____ Input data
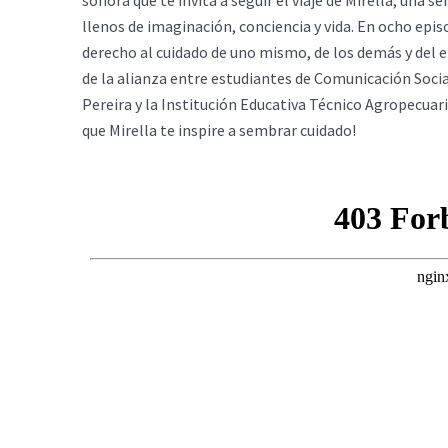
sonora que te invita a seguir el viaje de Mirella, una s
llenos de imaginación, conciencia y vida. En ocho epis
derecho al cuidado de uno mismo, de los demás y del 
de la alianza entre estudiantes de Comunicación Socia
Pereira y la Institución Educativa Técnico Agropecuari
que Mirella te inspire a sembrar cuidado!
________
____ Input data
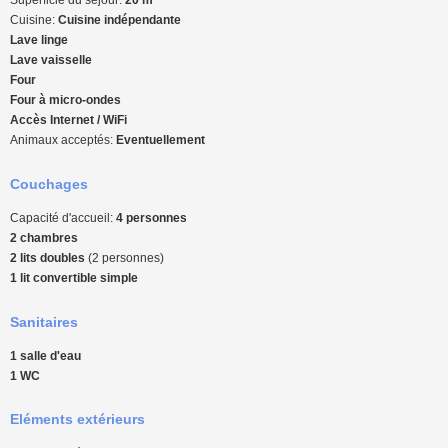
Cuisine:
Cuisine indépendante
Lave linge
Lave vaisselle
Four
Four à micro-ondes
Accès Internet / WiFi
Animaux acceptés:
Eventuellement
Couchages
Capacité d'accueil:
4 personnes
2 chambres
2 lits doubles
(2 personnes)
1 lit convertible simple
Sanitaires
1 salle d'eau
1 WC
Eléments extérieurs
________
Within the material above, extract exactly the lines that start at the line containing "de la alianza" and stop after the line containing "que Mirella te inspire a sembrar cuidado!", and only those.

de la alianza entre estudiantes de Comunicación Socia
Pereira y la Institución Educativa Técnico Agropecuari
que Mirella te inspire a sembrar cuidado!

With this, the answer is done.